In order to interface with the boat, I read extensive documentation on various industry standard ground station applications and experimented with them on my laptop. To work with the Pixhawk running ArduPilot firmware, I learned how to use Mission Planner, QGroundControl, and MavProxy for configuring parameters, calibrating sensors, and creating mission plans among many other uses. To analyze the logs recorded by the Pixhawk, I used MavExplorer which visualizes GPS movements and provides tools for reviewing sensor data.

The Field Test

After reassembling the boat and configuring all of the ArduPilot parameters, I tested its responses to remote input and measurements in manual mode (which requires full user control with a remote transmitter) and auto-trim mode (which automatically trims the sail based on wind direction and remotely controlled rudder movements) both in the lab and outside to ensure good GPS, compass, and wind measurements. Then after developing a thorough pre-field test checklist and gathering all of the equipment, I set out to Occom Pond to test the boat on the water.

The boat was watertight and sailed successfully in manual mode! It responded to remote inputs and transmitted data back to the ground station via telemetry. It even (sort of) worked in auto-trim mode, though its sail trim and rudder response controllers need to be tuned. Of course, not all went to plan, and a key problem was that there was a significant amount of magnetic interference in the hull of the boat, disrupting the Extended Kalman Filter that translates the data from many different sensors including the gyroscope, accelerometer, magnetometer, and GPS into an accurate attitude, heading, and position reading. This had the effect of making the boat think it was doing barrel rolls on the water and jumping hundreds of yards in split seconds, which reduced the effectiveness of the auto-trim mode and rendered the fully autonomous mode (which automatically adjusts the rudder and trims the sails to follow a path to a specified waypoint and tacks when necessary) ineffective.
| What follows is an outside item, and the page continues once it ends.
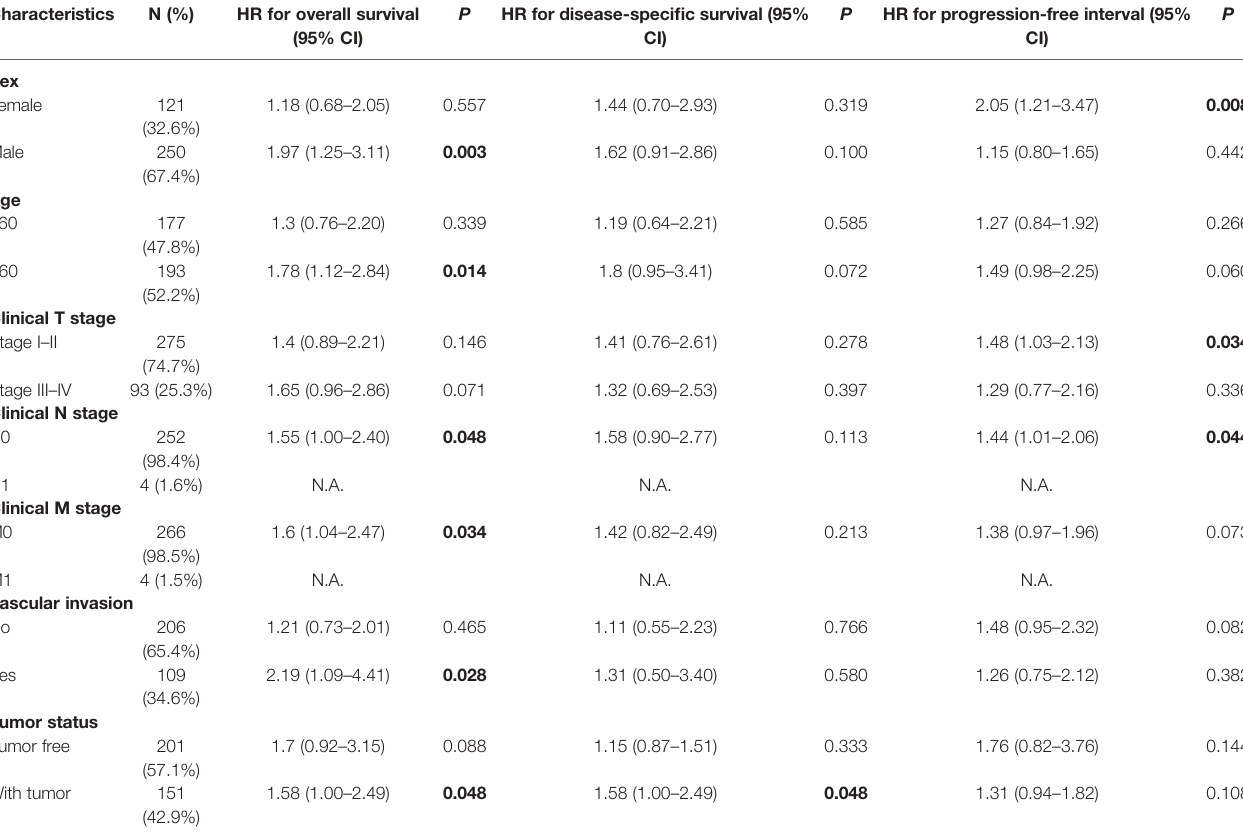
TABLE 3 | Prognostic performance of NDRG1 on clinical prognosis in various liver cancer patient subgroups by Cox regression analysis.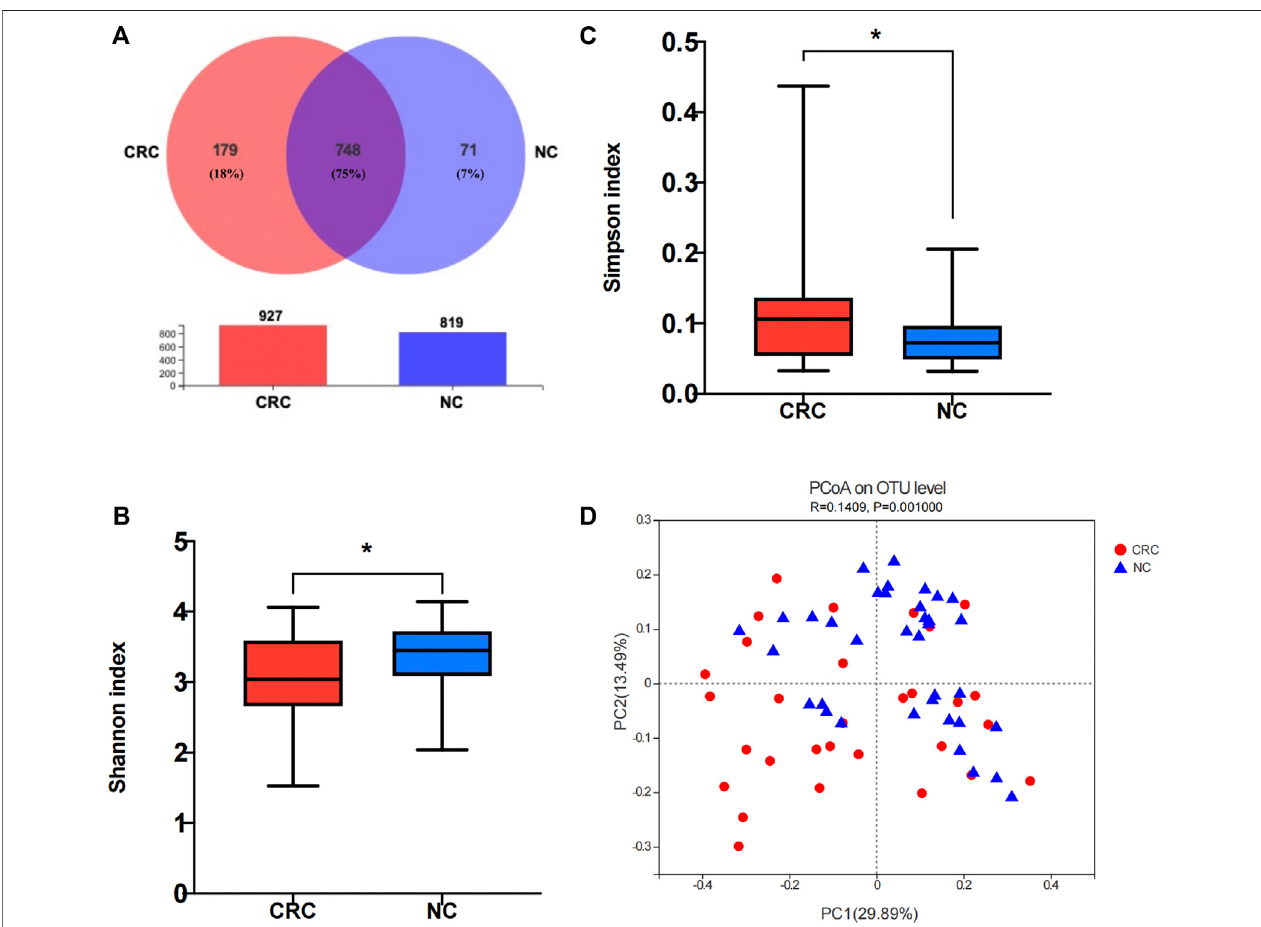
FIGURE 1 | Comparison of the fecal microbiome composition between the CRC and NC groups. (A) Venn diagram of operational taxonomic units (OTUs) in CRC patients and NC controls. (B,C) α -diversity of 16S rRNA genes in the gut microbiota of CRC patients and NC controls. (D) Principal coordinate analysis (PCoA) of a weighted UniFrac distance analysis. NC, normal colorectal mucous membrane; CRC, colorectal cancer.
This could be fixed by redesigning the layout of the components in the hull to move the GPS away from metal and other electronics, as well as using shielded cabling if necessary. The logs that the boat recorded during testing will also help to diagnose any other problems and set up a realistic simulation based on actual wind measurements.

Takeaways

During these 75 hours, I learned how to tackle a complex problem and break it into more manageable pieces by taking an autonomous platform with little documentation and figuring out how each component works together physically and in the software. I designed tests to diagnose problems and implemented solutions to fix them. I also explored how standardized software platforms and communication protocols such as MavLink and ROS2 work together to enable systems running in parallel at different speeds to work together. Moving forward, I plan on setting up a simulation software stack on our lab servers to evaluate and test coverage path planning algorithms. This will involve choosing a simulation platform, setting up ROS2, and running ArduPilot Software-In-The-Loop in a Docker container for standardized deployment. Then, I will perform a systematic literature review to determine the strengths and gaps of current coverage path planning literature. I plan on benchmarking various algorithms and testing them on the field with the sailboat after fixing the problems discovered during the field test. From the data collected in simulation and the field, I hope to identify improvements in the existing navigational algorithms and implement them. All in all, the boat is in good enough shape to shift my focus from the physical systems to the simulation and the algorithms that navigate it.